A team of Stanford University researchers led by Marshal Burke has developed Artificial Intelligence that uses machine learning to evaluate worldwide satellite photos for the purpose of finding the precise location of those living in severely poverty. The AI uses a computer algorithm to detect signs of poverty through the process of machine learning, categorizing the areas of poverty by examining the photos, looking at how much light is emitted by villages at night, or other factors such as their distance from water sources and roads.
This imagery is available to the public online, giving them a greater knowledge of which spots are in most need of aid. So far the Stanford team is capable of predicting this information in five African countries: Nigeria, Tanzania, Uganda, Malawi, and Rwanda. In the future, AI will make the process of locating those in poverty more efficient, knowing immediately which places on earth need help, a critical component in the fight against poverty.
Universal Access to Education
For a lot of villages, finding a teacher is not an easy task, hence the benefits of a virtual replacement in the form of self-learning machines. Minimally Invasive Education (MIE) is a computer program which quickly proved to accommodate and educate poor children with no prior technological experience, quickly learning to use computers on their own. The program has contributed in educating more than 300,000 poor children from India and Africa. There are many other tutoring programs based on artificial intelligence which help students learn basic mathematics and writing, monitoring their progress, and detecting the areas where they most need improvement.

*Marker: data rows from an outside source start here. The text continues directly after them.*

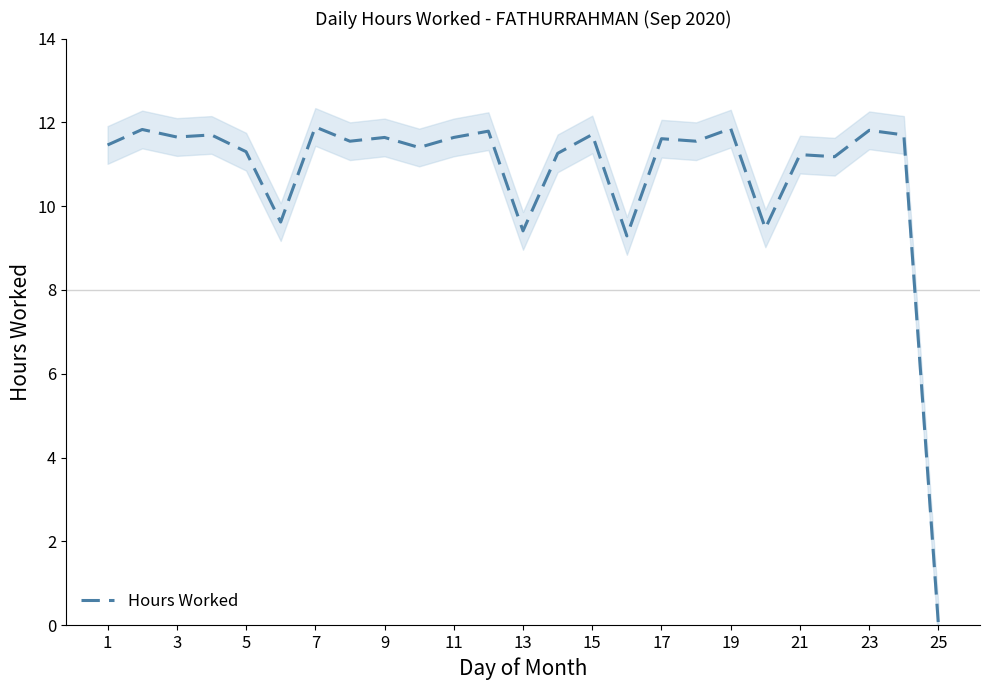

Reading right to left, transcribe all the data shown in this chart.

0.0	11.7	11.8	11.2	11.2	9.5	11.8	11.6	11.6	9.3	11.7	11.3	9.4	11.8	11.6	11.4	11.6	11.6	11.9	9.6	11.3	11.7	11.7	11.8	11.5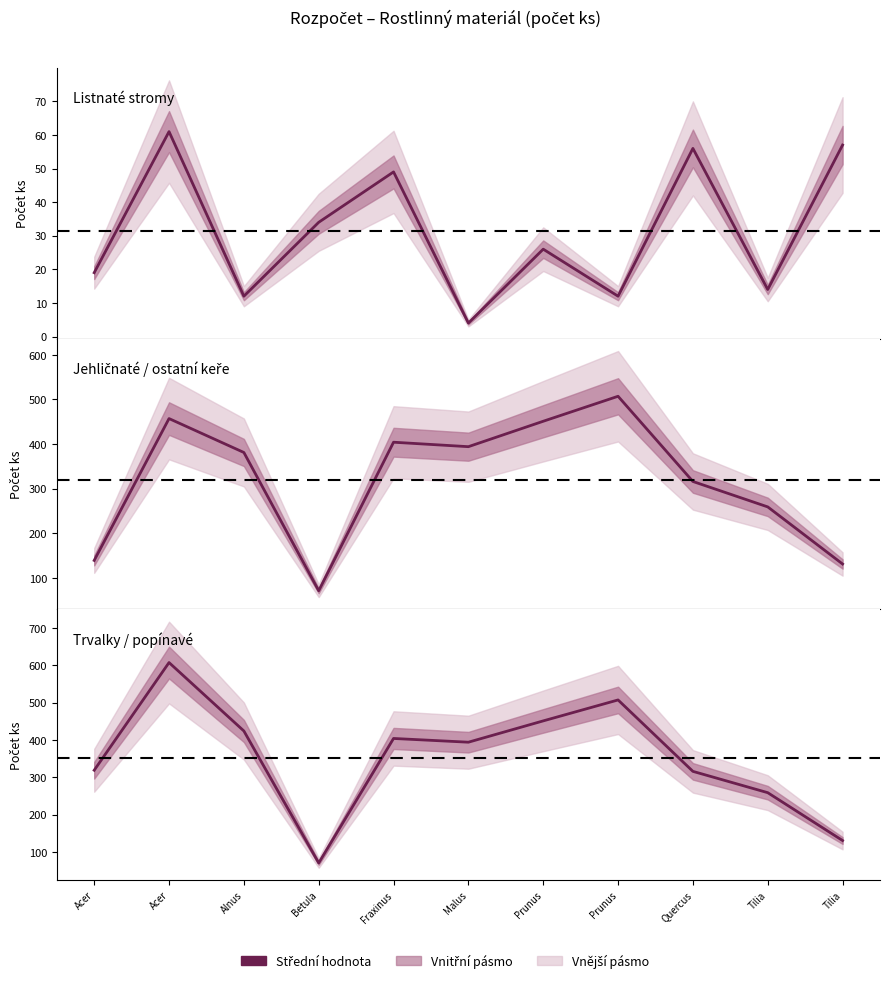

True or false: Listnaté stromy and Jehličnaté / ostatní keře intersect in this chart.

False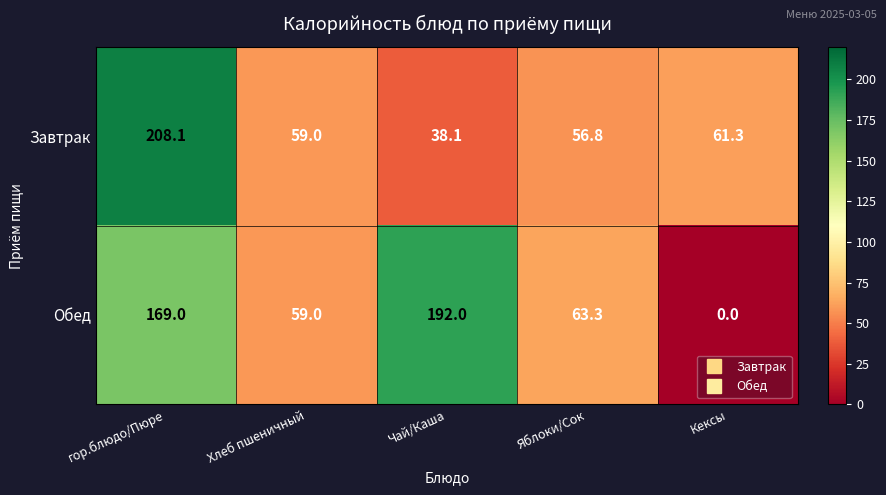

At which label does Обед first exceed 63?

гор.блюдо/Пюре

Scientists are predicting vast new improvements which could greater facilitate the basic needs of those in extreme poverty, empowering them with the tools they need to escape their dire conditions. Nonetheless, others have argued that this improvement should be scrutinized, making sure that we don’t overpower the AI, outdoing human intelligence, and deeming humanity worthless. Physicist Stephen Hawking and philosopher Sam Harris have been on the forefront of warning humanity of the dangers of artificial intelligence, stressing how it could be the biggest disaster in human history if it is not properly managed, “the gains we make in Artificial Intelligence could ultimately destroy us,” Harris said.
Although great educational improvements have been made, this is only the beginning of the AI revolution.